**Excerpt to read**:
Sometimes secrets are nothing more than just credentials that are used for authenticating client applications & users to provide them access to sensitive systems, services, and information. How would you operate these secrets effectively and at scale such that they remain secrets?
Because secrets have to be distributed securely, Secrets Management solutions must account for and mitigate the risks to these secrets, in-transit, at-rest and in-use.
Do not hold your breath, secrets management vendors will not handle all that for you and that is simply because they cannot. Don’t get me wrong, these vendors do provide you with the foundation to manage secrets, but there is still responsibility on your end to keep your secrets management solution secure.
Tip #1: For each service your workload uses, be well aware of the shared responsibility model defined by the provider and make sure you understand where the responsibility of the vendor ends and yours begins.
Generally speaking, cryptographic private and symmetric keys are managed separately via Key Management System (KMS) and Hardware Security Module (HSM) technologies and this topic by itself deserves its own post. These technologies have a lot in common and they usually complement one another as illustrated in Figure-1. Secrets management is a higher level concept, don’t confuse it with KMS. Secrets management technologies include built in KMS capabilities to support the cryptographic operations require to manage secrets.
The Darkness Before The Light
Just a few years back enterprises suffered from massive proliferation of passwords, passphrases, private/symmetric cryptographic keys, API keys – scattered all over the place. The business had to make sure these secrets are stored, distributed and rotated in a secure manner and with minimal/no impact on production environments. The ability to keep humans away from secrets was limited. Operating these processes was not a picnic either, which led to certain shortcuts like infrequent secrets’ rotations, ‘standard’ well-known passwords, etc. To make the chaos less chaotic, wherever possible, we implemented single-sign-on (LDAP, Kerberos, SAML federation, etc.), which helped reducing the volume of secrets we had to manage. But we still had more than handful of secrets to handle. So we encrypted them using keys, which by themselves are just more secrets to protect, and sometimes those keys were managed via HSM, which was not always used for the right reasons. If that’s not bad enough, there was no standard, unified approach for operating these technologies and automation was a luxury we rarely could afford.. As you can imagine, this approach did not scale very well and it was quite a nightmare for both operations and security personnel.

**Written exercise 1**: Translate this sentence from the secrets management passage into Spanish: "Secrets management is a higher level concept, don’t confuse it with KMS."
The secrets management passage and the rows that follow it have nothing to do with each other.

**Listing**:

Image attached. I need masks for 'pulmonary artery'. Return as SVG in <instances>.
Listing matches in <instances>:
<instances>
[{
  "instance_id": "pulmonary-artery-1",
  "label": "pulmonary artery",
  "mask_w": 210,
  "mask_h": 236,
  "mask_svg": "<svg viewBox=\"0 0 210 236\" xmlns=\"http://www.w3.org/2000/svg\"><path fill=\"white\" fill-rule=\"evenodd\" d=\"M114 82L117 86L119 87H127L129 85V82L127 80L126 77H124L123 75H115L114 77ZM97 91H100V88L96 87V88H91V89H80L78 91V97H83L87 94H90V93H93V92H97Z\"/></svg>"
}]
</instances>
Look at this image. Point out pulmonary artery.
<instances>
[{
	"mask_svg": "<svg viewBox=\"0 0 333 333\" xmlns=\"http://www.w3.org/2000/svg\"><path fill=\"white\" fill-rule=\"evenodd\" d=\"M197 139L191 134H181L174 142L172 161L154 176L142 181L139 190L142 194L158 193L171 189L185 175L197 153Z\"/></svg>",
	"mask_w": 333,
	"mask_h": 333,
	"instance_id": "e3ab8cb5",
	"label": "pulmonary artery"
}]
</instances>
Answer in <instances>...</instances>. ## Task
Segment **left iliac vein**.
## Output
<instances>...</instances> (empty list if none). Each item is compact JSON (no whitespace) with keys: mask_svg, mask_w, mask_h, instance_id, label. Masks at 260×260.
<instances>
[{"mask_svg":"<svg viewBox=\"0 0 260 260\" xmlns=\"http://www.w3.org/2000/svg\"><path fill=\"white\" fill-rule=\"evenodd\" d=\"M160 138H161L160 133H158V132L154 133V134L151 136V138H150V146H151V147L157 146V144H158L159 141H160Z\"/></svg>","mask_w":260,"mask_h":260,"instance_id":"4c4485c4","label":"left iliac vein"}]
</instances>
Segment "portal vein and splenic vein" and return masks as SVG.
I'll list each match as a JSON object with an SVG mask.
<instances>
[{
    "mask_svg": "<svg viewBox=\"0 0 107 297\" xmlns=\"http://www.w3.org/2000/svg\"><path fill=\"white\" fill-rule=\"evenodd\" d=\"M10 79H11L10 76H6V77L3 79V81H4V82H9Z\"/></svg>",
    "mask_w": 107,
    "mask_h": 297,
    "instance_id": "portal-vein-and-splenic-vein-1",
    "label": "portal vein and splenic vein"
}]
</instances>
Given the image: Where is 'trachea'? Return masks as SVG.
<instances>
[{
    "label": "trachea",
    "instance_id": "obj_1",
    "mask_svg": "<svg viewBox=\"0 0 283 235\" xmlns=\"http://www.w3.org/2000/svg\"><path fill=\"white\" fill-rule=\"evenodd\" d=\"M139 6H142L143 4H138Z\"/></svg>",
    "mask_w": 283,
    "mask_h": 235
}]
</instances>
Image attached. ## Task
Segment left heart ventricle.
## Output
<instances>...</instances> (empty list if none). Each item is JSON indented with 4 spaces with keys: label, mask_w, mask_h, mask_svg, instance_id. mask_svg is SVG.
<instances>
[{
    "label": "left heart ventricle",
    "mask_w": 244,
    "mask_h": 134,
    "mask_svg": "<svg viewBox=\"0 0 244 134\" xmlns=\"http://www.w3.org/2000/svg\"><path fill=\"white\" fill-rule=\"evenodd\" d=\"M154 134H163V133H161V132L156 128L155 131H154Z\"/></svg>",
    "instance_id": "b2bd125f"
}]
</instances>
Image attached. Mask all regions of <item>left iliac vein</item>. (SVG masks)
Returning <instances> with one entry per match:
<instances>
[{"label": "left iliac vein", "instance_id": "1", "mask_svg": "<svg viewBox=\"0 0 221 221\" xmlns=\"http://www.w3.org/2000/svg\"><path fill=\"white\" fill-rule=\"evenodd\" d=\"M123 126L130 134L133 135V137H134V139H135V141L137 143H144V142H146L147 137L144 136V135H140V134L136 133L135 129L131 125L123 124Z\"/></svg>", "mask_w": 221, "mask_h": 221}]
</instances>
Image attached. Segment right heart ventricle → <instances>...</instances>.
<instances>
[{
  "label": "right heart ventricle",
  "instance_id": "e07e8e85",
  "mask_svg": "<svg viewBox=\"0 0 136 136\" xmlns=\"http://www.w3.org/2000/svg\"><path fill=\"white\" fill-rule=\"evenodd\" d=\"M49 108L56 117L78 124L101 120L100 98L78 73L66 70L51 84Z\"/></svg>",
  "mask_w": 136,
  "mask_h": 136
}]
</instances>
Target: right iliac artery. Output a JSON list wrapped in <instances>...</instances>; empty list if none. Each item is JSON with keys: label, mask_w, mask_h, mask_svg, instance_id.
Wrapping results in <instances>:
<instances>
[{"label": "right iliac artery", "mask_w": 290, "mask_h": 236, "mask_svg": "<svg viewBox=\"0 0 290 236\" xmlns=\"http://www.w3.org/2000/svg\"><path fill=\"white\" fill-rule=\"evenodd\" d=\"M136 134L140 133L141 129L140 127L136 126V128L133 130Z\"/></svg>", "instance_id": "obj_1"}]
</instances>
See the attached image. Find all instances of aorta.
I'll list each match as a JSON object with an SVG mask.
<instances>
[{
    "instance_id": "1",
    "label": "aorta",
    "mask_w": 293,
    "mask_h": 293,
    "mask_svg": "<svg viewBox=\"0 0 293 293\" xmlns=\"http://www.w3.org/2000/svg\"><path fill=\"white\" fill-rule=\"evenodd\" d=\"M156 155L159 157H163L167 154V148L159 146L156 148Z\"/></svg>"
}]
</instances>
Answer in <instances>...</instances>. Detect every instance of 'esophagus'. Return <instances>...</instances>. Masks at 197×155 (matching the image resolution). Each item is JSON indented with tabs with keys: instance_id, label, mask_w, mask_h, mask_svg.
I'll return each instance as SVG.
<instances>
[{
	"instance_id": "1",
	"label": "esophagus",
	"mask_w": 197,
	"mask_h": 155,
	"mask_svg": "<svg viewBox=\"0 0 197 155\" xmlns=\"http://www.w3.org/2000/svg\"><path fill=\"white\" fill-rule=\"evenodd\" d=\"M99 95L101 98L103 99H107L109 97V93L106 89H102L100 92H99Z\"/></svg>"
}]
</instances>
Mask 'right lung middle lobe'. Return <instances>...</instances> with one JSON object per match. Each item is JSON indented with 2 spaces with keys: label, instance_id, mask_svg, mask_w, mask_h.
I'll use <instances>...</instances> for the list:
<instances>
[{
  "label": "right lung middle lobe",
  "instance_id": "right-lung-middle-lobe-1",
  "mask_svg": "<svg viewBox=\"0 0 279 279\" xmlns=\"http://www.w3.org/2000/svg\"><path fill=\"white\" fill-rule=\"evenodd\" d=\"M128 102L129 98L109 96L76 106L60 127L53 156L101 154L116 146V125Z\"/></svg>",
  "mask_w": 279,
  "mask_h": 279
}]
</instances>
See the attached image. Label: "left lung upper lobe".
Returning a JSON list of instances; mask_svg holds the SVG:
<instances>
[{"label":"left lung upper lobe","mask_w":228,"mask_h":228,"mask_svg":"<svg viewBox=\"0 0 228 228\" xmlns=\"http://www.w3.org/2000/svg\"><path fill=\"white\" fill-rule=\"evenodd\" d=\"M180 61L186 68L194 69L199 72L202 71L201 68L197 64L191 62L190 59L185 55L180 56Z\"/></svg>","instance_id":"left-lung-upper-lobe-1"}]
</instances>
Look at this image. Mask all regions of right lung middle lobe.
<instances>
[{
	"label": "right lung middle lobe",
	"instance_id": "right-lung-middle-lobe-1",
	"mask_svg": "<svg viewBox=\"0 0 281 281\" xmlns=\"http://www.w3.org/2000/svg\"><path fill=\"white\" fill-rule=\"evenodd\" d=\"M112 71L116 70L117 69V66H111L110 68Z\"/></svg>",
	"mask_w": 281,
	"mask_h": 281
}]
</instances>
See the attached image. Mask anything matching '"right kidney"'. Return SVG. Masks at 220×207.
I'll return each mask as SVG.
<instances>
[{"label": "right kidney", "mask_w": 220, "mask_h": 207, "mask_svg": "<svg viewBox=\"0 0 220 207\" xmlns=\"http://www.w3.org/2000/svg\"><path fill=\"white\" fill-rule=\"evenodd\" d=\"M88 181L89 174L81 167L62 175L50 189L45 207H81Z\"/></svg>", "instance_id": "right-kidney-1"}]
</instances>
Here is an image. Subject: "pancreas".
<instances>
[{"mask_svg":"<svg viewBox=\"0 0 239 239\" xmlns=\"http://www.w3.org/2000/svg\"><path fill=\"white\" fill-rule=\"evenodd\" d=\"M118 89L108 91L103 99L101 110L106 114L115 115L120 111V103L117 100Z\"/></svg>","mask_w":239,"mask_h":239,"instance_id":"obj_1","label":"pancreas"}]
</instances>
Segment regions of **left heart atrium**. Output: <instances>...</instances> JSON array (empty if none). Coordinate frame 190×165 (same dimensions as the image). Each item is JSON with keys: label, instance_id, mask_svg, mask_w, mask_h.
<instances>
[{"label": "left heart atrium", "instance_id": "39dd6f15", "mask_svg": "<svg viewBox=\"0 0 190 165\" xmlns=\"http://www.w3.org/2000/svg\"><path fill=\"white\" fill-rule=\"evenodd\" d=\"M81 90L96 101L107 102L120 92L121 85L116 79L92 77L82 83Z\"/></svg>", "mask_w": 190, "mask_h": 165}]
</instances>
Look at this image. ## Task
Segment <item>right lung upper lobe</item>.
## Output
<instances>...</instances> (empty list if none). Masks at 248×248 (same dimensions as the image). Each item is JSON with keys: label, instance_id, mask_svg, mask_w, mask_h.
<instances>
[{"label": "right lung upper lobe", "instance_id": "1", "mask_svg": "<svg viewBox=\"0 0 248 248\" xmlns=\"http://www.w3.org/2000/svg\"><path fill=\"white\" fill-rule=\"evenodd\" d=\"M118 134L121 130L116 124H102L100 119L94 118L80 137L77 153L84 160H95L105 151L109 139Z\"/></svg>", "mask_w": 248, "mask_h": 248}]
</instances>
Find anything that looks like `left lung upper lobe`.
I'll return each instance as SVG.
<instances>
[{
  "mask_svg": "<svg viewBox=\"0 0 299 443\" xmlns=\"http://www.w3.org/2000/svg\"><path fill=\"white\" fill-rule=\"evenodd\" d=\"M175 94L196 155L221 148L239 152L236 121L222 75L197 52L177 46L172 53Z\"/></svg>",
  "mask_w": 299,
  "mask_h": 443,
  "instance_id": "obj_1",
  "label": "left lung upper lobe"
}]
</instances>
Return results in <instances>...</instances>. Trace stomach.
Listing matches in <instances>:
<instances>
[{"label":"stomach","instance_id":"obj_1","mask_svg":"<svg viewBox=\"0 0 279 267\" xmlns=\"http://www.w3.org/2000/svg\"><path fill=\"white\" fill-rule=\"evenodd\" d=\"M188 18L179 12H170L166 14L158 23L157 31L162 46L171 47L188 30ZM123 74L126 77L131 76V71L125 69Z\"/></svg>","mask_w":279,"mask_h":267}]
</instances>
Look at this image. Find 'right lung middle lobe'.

**Written exercise 2**: In the rows, express as a JSON list of strings the part that opens with the line containing "Look at this image. Mask" and closes with the line containing "71L116 70L117 69V66H111L110", both included. Use one string per line and leave out blank lines.

**Written reply 1**: La gestión de secretos es un concepto de nivel superior; no la confundas con KMS.

**Written reply 2**:
[
  "Look at this image. Mask all regions of right lung middle lobe.",
  "<instances>",
  "[{",
  "\t\"label\": \"right lung middle lobe\",",
  "\t\"instance_id\": \"right-lung-middle-lobe-1\",",
  "\t\"mask_svg\": \"<svg viewBox=\\\"0 0 281 281\\\" xmlns=\\\"http://www.w3.org/2000/svg\\\"><path fill=\\\"white\\\" fill-rule=\\\"evenodd\\\" d=\\\"M112 71L116 70L117 69V66H111L110 68Z\\\"/></svg>\","
]